What Dawkins is talking about here is something different. A system may be irreducibly complex, but an evolutionary way around this can arguably be found if one or more of the required proteins is already present in a cell. If this is the case, it is possible to conceive of these proteins being co-opted to a new function. So whilst a biochemical pathway may irreducibly depend for its function on eight or twelve proteins, if proteins similar to those required are present in the organism already, then it is suggested that they could be relatively easily co-opted to their new role.Paul, hypothetical way forward, in this context means irreducible complexity is dead. Irreducible complexities sole claim is that there is no hypothetical way the evolution of this or that can be explained. This hypothetical way forward shows you how that can happen in theory. In other words you say it is impossible and science says well yes impossible apart from this possible way here.
This does represent a hypothetical way forward, and to see what this might look like in the context of the bacterial flagellum, check out Nick Matzke's paper “Evolution in Brownian Space” – it goes some way further than Ken Miller's comments about the Type Three Secretory System that Dawkins refers to. However, just as Behe must be careful about labelling systems as irreducibly complex, I really think that the claims made for this means of getting around IC should be more guarded. To the best of my knowledge, there are few proteins that can definitively be said to have been co-opted to new roles. And an infinite regression can't be hypothesized – at some stage, new proteins have to be generated from scratch; new gene control mechanisms produced; new means of co-ordinating the function of groups of proteins to make biochemical systems need to be derived.
Something can't be partly impossible Paul.
In short, Dawkins fails to go even as far as other researchers have in interacting with Behe in his book, and gives the impression either that he doesn't understand Behe's work, or that he is deliberately trying to misrepresent it to his readers.Dawkins book is about god. He doesn't tackle the biology as much as other authors in biological contexts? Surprise surprise. Not a strong point Paul.

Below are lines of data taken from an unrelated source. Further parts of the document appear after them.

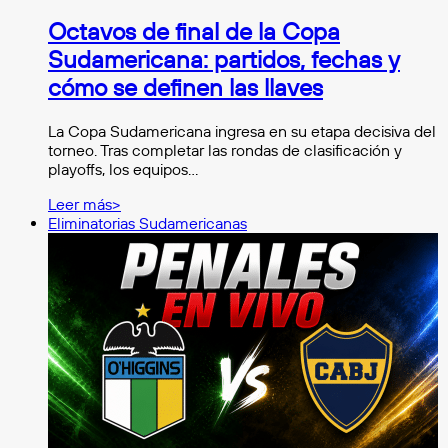
Octavos de final de la Copa
Sudamericana: partidos, fechas y
cómo se definen las llaves
La Copa Sudamericana ingresa en su etapa decisiva del
torneo. Tras completar las rondas de clasificación y
playoffs, los equipos…
Leer más>
Eliminatorias Sudamericanas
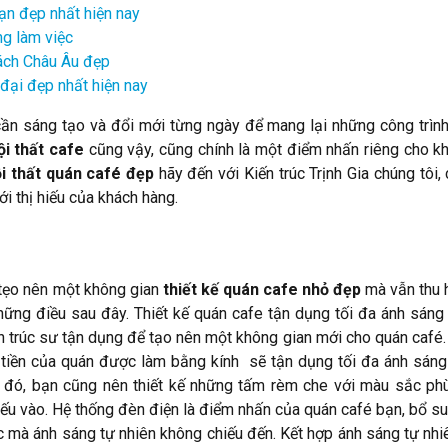
sạn đẹp nhất hiện nay
ng làm việc
cách Châu Âu đẹp
 đại đẹp nhất hiện nay
ó cần sáng tạo và đổi mới từng ngày để mang lại những công trìn
ội thất cafe
cũng vậy, cũng chính là một điểm nhấn riêng cho k
ội thất quán café đẹp
hãy đến với Kiến trúc Trịnh Gia chúng tôi, 
i thị hiếu của khách hàng.
 tẹo nên một không gian
thiết kế quán cafe nhỏ đẹp
mà vẫn thu 
hững điều sau đây. Thiết kế quán cafe tận dụng tối đa ánh sáng 
n trúc sư tận dụng để tạo nên một không gian mới cho quán café.
tiền của quán được làm bằng kính sẽ tận dụng tối đa ánh sáng
 đó, bạn cũng nên thiết kế những tấm rèm che với màu sắc ph
hiếu vào. Hệ thống đèn điện là điểm nhấn của quán café bạn, bổ su
 mà ánh sáng tự nhiên không chiếu đến. Kết hợp ánh sáng tự nhi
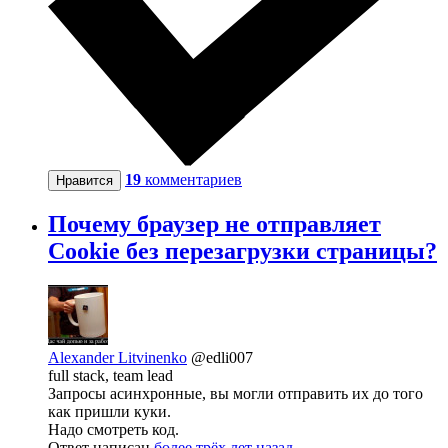
19
комментариев
Нравится
Почему браузер не отправляет
Cookie без перезагрузки страницы?
Alexander Litvinenko
@edli007
full stack, team lead
Запросы асинхронные, вы могли отправить их до того
как пришли куки.
Надо смотреть код.
Ответ написан
более трёх лет назад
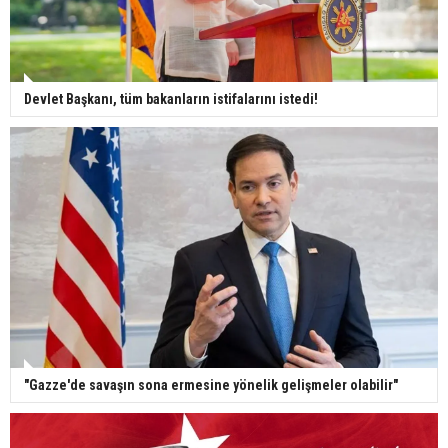
Devlet Başkanı, tüm bakanların istifalarını istedi!
"Gazze'de savaşın sona ermesine yönelik gelişmeler olabilir"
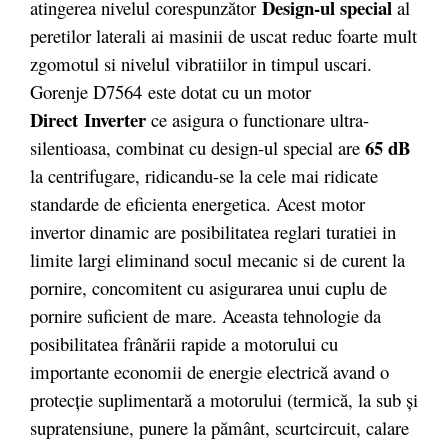
Design-ul special
atingerea nivelul corespunzător
al
peretilor laterali ai masinii de uscat reduc foarte mult
zgomotul si nivelul vibratiilor in timpul uscari.
Gorenje D7564 este dotat cu un motor
Direct Inverter
ce asigura o functionare ultra-
65 dB
silentioasa, combinat cu design-ul special are
la centrifugare, ridicandu-se la cele mai ridicate
standarde de eficienta energetica. Acest motor
invertor dinamic are posibilitatea reglari turatiei in
limite largi eliminand socul mecanic si de curent la
pornire, concomitent cu asigurarea unui cuplu de
pornire suficient de mare. Aceasta tehnologie da
posibilitatea frânării rapide a motorului cu
importante economii de energie electrică avand o
protecţie suplimentară a motorului (termică, la sub şi
supratensiune, punere la pământ, scurtcircuit, calare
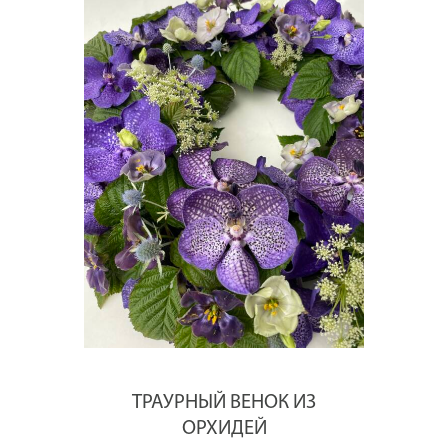
ТРАУРНЫЙ ВЕНОК ИЗ
ОРХИДЕЙ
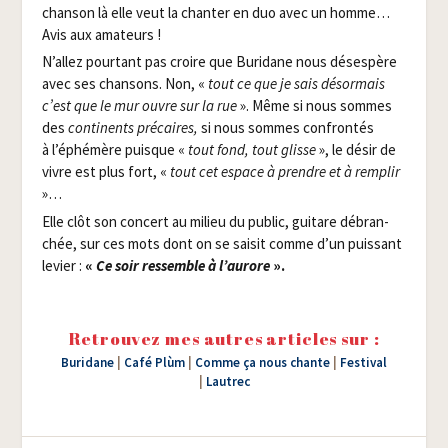
chan­son là elle veut la chan­ter en duo avec un homme…
Avis aux amateurs !
N’allez pour­tant pas croire que Buri­dane nous déses­père
avec ses chan­sons. Non, «
tout ce que je sais désor­mais
c’est que le mur ouvre sur la rue
». Même si nous sommes
des
conti­nents pré­caires,
si nous sommes confron­tés
à l’éphémère puisque «
tout fond, tout glisse
», le désir de
vivre est plus fort, «
tout cet espace à prendre et à rem­plir
»…
Elle clôt son concert au milieu du public, gui­tare débran­
chée, sur ces mots dont on se sai­sit comme d’un puis­sant
levier :
«
Ce soir res­semble à l’aurore
».
Retrouvez mes autres articles sur :
Buridane
|
Café Plùm
|
Comme ça nous chante
|
Festival
|
Lautrec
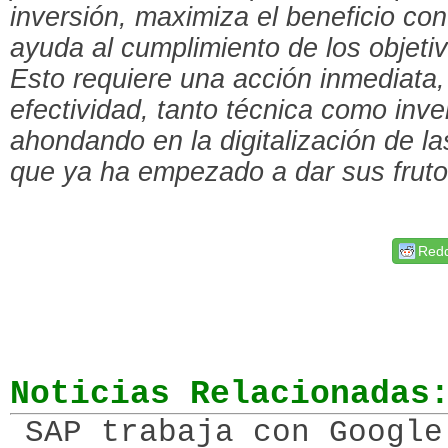
inversión, maximiza el beneficio co
ayuda al cumplimiento de los objeti
Esto requiere una acción inmediata,
efectividad, tanto técnica como inve
ahondando en la digitalización de la
que ya ha empezado a dar sus frut
Redd
Noticias Relacionadas
SAP trabaja con Google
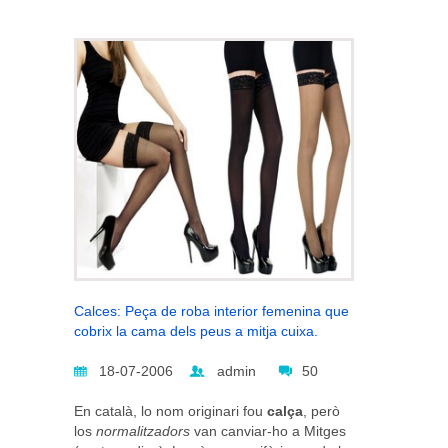
Calces: Peça de roba interior femenina que
cobrix la cama dels peus a mitja cuixa.
18-07-2006
admin
50
En català, lo nom originari fou
calça
, però
los
normalitzadors
van canviar-ho a Mitges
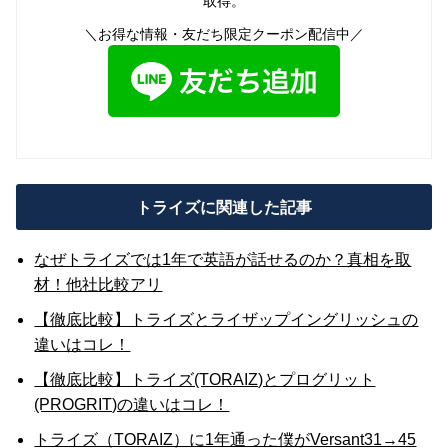
取得。
＼お得な情報・友だち限定クーポン配信中／
トライズに関連した記事
なぜトライズでは1年で英語が話せるのか？真相を取
材！他社比較アリ
【徹底比較】トライズとライザップイングリッシュの
違いはコレ！
【徹底比較】トライズ(TORAIZ)とプログリット
(PROGRIT)の違いはコレ！
トライズ（TORAIZ）に1年通った僕がVersant31→45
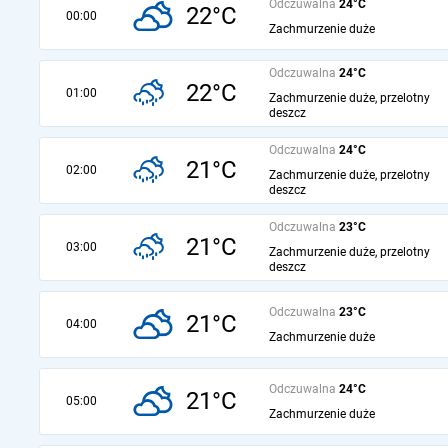
Odczuwalna
24°C
22°C
00:00
Zachmurzenie duże
Odczuwalna
24°C
22°C
01:00
Zachmurzenie duże, przelotny
deszcz
Odczuwalna
24°C
21°C
02:00
Zachmurzenie duże, przelotny
deszcz
Odczuwalna
23°C
21°C
03:00
Zachmurzenie duże, przelotny
deszcz
Odczuwalna
23°C
21°C
04:00
Zachmurzenie duże
Odczuwalna
24°C
21°C
05:00
Zachmurzenie duże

Finally, all of this debate about irreducible complexity is, in a sense, yesterday's news. Behe's more recent book, “The Edge of Evolution”, suggests that undirected evolution is in any case able to achieve far less than the production of an irreducibly complex system. He has not backed away from irreducible complexity; he has strengthened his claim. As with DBB, most interaction with Behe's latest book – including Dawkins' own review of it in the New York Times – fails to get to grips with the issues it raises.Well yes Behe does seem to have abandoned the flagellar motor now doesn't he. Add it to the long, long list of gaps that creationists worship until science peeks in and shines the light of evidence.